As we hear with almost all chronic and many acute problems, admitting to your difficulty is an important first step in dealing with it. That approach is not how I was raised. “Be tough.” “Suck it up.” “Be a man.” “Boys don’t cry.” All these phrases discouraged me from acknowledging that I was human and made if difficult for me to seek help even from close family members. A trip to Bernalillo, NM, however, changed my life and allowed me to cope, to grow. The advice I needed came from a teenage Pueblo poet whose 3 stanza poem was impactful. The first stanza was observations about white people; the second about her people; the third was a comparison of the two. It ended with her observation about me and so many other people I know – to paraphrase, “What I see that separates the two groups is the white man’s frenzy.”
That was quite the eye and mind-opener. All the pressure I was feeling at a particularly difficult time in my personal and professional life was not the result of external pressures. It was my reaction to those pressures. There wasn’t a single event, nor a combination of events that was unique. At that time, I had been a CIO for decades always under pressure to deliver more with less, always on call. External stresses imposed by the business and regulatory environments were common. The source of my anxiety was the inability to stay calm in the midst of the very complicated yet rewarding life I was leading. As soon as I read that final stanza, I walked out of the tiny museum located just northwest of Bernalillo into the brilliant sunlight on the abandoned Pueblo ruins that I was able to relax my shoulders and breathe an audible sigh of relief. I had found a truth that sustains me today. In spite of that, I occasionally fall victim to frenzy, but within hours or days I’m reminded about that truth and the stress diminishes significantly.

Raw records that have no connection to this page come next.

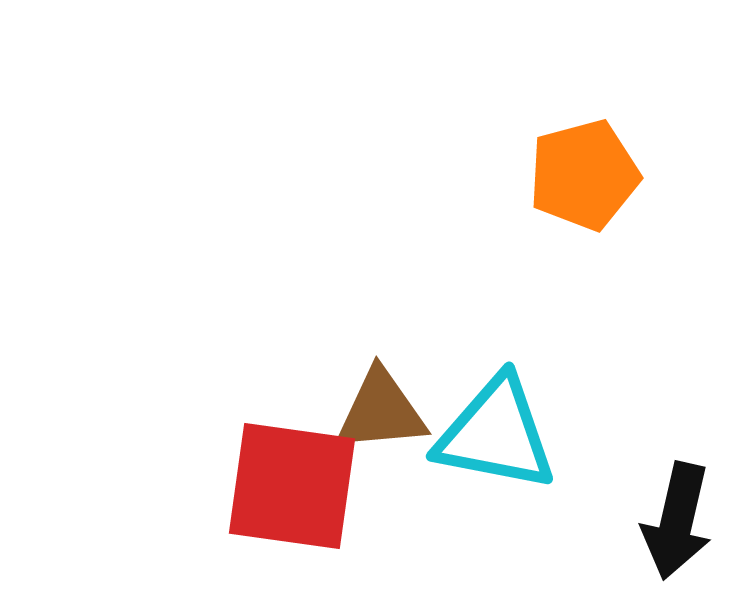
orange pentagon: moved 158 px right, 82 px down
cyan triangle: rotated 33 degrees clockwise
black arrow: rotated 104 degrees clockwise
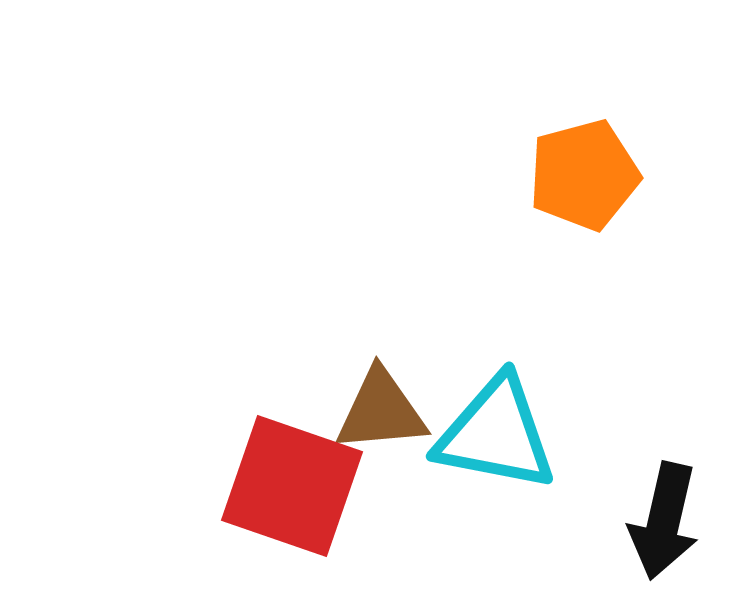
red square: rotated 11 degrees clockwise
black arrow: moved 13 px left
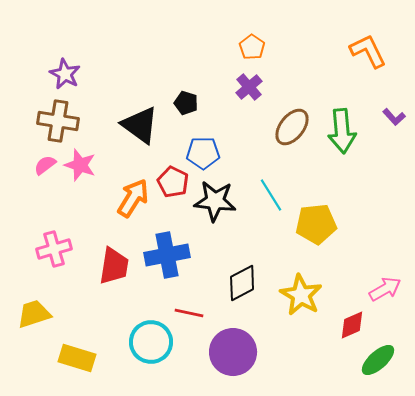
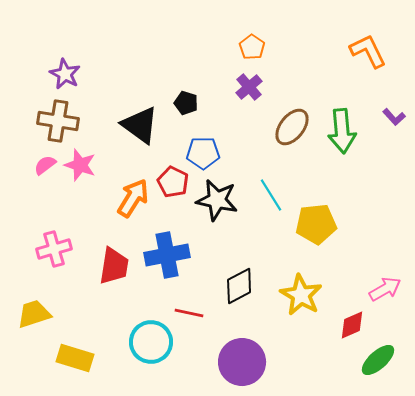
black star: moved 2 px right, 1 px up; rotated 6 degrees clockwise
black diamond: moved 3 px left, 3 px down
purple circle: moved 9 px right, 10 px down
yellow rectangle: moved 2 px left
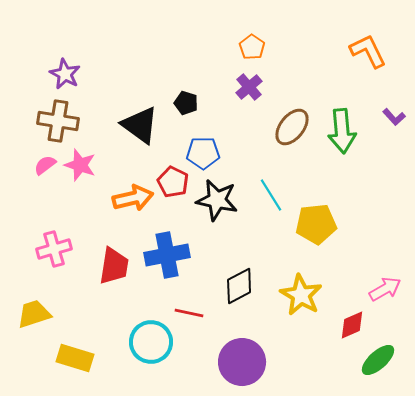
orange arrow: rotated 45 degrees clockwise
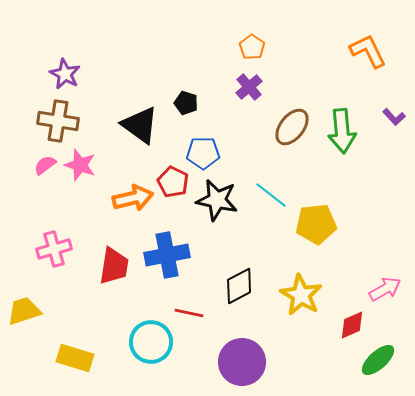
cyan line: rotated 20 degrees counterclockwise
yellow trapezoid: moved 10 px left, 3 px up
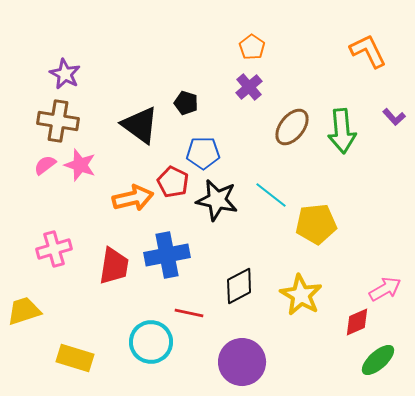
red diamond: moved 5 px right, 3 px up
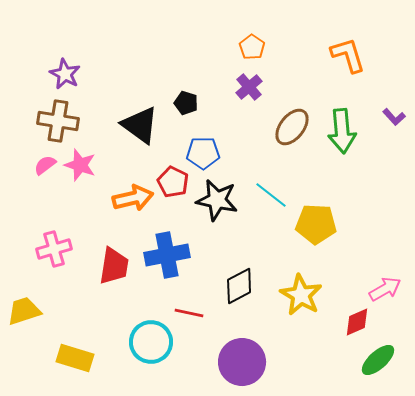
orange L-shape: moved 20 px left, 4 px down; rotated 9 degrees clockwise
yellow pentagon: rotated 9 degrees clockwise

The first and most important lesson was admitting that I was human. That admission allowed me to seek help without feeling weaker; in fact, it made me feel stronger. It takes courage to seek help, to admit that you are not the source of all answers. Getting help may appear selfish but getting help to make me better helps all of those around me. And conversely, reaching out to others to share your story helps. Reaching out to offer others a hand helps. Family helps. Community helps. Even strangers can help. Do yourself and the world a favor – ask for help, offer help.